3. Application of bacteriophage therapy. In a study, 20 patients with refractory mycobacterial disease (17 with M. abscessus, 1 with M. simiae, 1 with M. avium, and 1 with BCG) received bacteriophage therapy, all without adverse reactions. Among them, 11 patients showed good efficacy. In 8 patients receiving intravenous bacteriophage injection, neutralizing antibodies were detected in serum, and among them, 4 had poor efficacy. Additionally, 11 patients receiving only single bacteriophage therapy did not develop bacteriophage resistance.
Understanding Recurrent Infections
Accurately distinguishing reinfection from treatment failure is crucial in evaluating the treatment efficacy of MAC pulmonary disease. A study showed that among 72 patients treated for more than 12 months but with positive sputum cultures, only 22% exhibited macrolide resistance. Mycobacterial genotyping of 49 patients showed that 73% of patients were reinfected with new MAC strains, while 27% had persistent infection with the original MAC strain.

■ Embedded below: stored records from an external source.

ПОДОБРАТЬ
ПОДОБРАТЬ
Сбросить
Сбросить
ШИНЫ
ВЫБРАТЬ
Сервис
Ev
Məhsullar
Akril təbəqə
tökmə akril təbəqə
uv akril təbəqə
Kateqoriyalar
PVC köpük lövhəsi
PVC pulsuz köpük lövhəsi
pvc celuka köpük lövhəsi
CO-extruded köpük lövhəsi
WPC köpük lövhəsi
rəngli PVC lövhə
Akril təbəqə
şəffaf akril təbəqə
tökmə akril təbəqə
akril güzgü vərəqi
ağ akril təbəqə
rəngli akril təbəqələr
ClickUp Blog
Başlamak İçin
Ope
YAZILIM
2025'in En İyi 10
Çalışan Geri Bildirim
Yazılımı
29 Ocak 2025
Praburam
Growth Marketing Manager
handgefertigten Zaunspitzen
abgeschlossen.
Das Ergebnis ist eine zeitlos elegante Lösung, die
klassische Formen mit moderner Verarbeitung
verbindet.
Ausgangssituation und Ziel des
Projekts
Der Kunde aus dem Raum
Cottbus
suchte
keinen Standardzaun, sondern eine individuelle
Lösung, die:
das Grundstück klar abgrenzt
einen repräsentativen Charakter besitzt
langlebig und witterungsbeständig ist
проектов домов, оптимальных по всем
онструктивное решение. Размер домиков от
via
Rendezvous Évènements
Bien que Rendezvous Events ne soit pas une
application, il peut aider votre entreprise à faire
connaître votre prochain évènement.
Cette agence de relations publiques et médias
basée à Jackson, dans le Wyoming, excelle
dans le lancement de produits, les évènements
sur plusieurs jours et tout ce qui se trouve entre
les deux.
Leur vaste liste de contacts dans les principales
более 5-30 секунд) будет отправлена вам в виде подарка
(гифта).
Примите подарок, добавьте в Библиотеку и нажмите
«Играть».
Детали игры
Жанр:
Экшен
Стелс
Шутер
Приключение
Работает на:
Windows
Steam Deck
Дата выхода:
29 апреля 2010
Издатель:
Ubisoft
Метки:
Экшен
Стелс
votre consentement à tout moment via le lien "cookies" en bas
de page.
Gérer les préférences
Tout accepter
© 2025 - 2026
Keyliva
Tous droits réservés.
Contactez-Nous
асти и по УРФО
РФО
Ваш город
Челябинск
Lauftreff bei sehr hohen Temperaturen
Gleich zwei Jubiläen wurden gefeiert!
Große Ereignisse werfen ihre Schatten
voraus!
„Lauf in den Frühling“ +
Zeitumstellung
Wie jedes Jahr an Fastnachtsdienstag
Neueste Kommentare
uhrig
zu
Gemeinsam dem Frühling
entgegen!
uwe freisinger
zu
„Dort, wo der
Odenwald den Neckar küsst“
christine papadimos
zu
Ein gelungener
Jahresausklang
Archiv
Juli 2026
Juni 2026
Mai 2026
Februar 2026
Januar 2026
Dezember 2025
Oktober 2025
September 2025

Another study pointed out that the imaging types of reinfection with NTM are not limited to nodular bronchiectasis but also include upper lobe cavitation. In patients with treatment failure of M. abscessus pulmonary disease, up to 92% were due to reinfection.
Moreover, nodular bronchiectasis is an independent risk factor for recurrence.
04 Conclusion
When diagnosing NTM disease, the discovery of NTM in clinical specimens is not sufficient for diagnosis. Factors such as bacterial type, specimen source, and imaging characteristics need to be considered comprehensively to accurately determine their relevance to the disease. In terms of treatment, NTM disease treatment should be initiated cautiously and promptly, and treatment efficacy should be scientifically evaluated. Additionally, close attention to the latest research findings and optimization of treatment regimens based on these findings are necessary. Furthermore, exploring the mechanisms that affect NTM disease efficacy is crucial for a comprehensive understanding of the disease and the development of more precise treatment strategies.